Could the records below be restated word for word, without a single picture?

(Image comparison data)
_ _ _ _

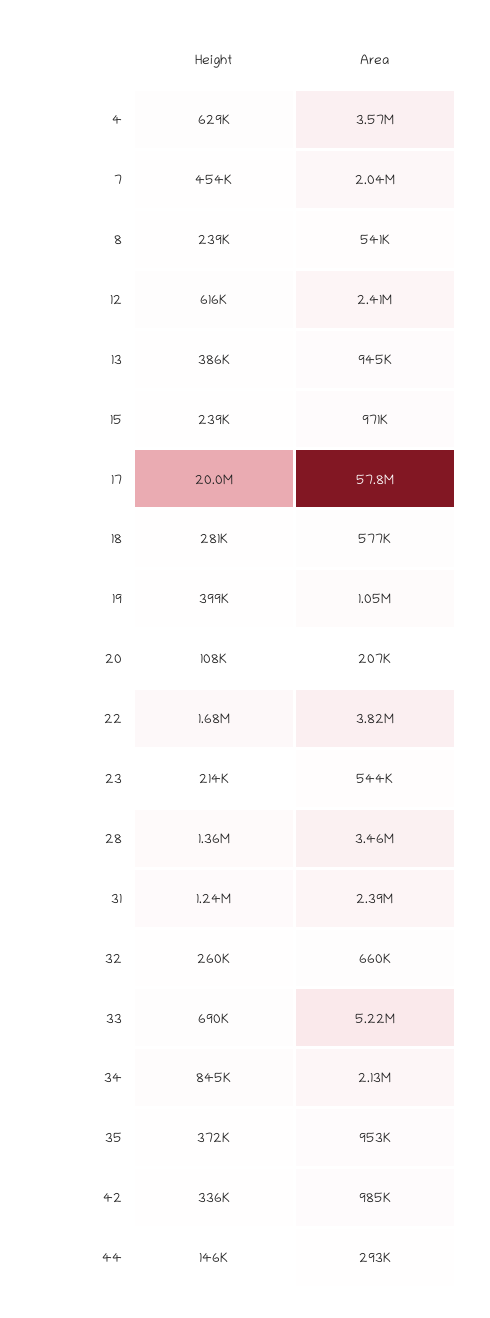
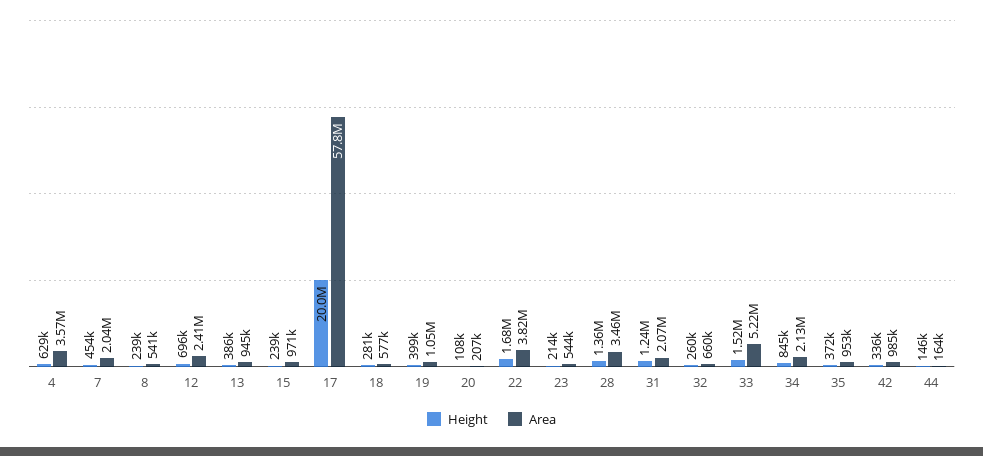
  {
    "Height": {
      "4": 629000,
      "7": 454000,
      "8": 239000,
-     "12": 616000,
+     "12": 696000,
      "13": 386000,
      "15": 239000,
      "17": 20000000,
      "18": 281000,
      "19": 399000,
      "20": 108000,
      "22": 1680000,
      "23": 214000,
      "28": 1360000,
      "31": 1240000,
      "32": 260000,
-     "33": 690000,
+     "33": 1520000,
      "34": 845000,
      "35": 372000,
      "42": 336000,
      "44": 146000
    },
    "Area": {
      "4": 3570000,
      "7": 2040000,
      "8": 541000,
      "12": 2410000,
      "13": 945000,
      "15": 971000,
      "17": 57800000,
      "18": 577000,
      "19": 1050000,
      "20": 207000,
      "22": 3820000,
      "23": 544000,
      "28": 3460000,
-     "31": 2390000,
+     "31": 2070000,
      "32": 660000,
      "33": 5220000,
      "34": 2130000,
      "35": 953000,
      "42": 985000,
-     "44": 293000
+     "44": 164000
    }
  }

_ _ _ _

- SOLUTION
  {
    "Height": {
      "4": 629000,
      "7": 454000,
      "8": 239000,
-     "12": 616000,
+     "12": 696000,
      "13": 386000,
      "15": 239000,
      "17": 20000000,
      "18": 281000,
      "19": 399000,
      "20": 108000,
      "22": 1680000,
      "23": 214000,
      "28": 1360000,
      "31": 1240000,
      "32": 260000,
-     "33": 690000,
+     "33": 1520000,
      "34": 845000,
      "35": 372000,
      "42": 336000,
      "44": 146000
    },
    "Area": {
      "4": 3570000,
      "7": 2040000,
      "8": 541000,
      "12": 2410000,
      "13": 945000,
      "15": 971000,
      "17": 57800000,
      "18": 577000,
      "19": 1050000,
      "20": 207000,
      "22": 3820000,
      "23": 544000,
      "28": 3460000,
-     "31": 2390000,
+     "31": 2070000,
      "32": 660000,
      "33": 5220000,
      "34": 2130000,
      "35": 953000,
      "42": 985000,
-     "44": 293000
+     "44": 164000
    }
  }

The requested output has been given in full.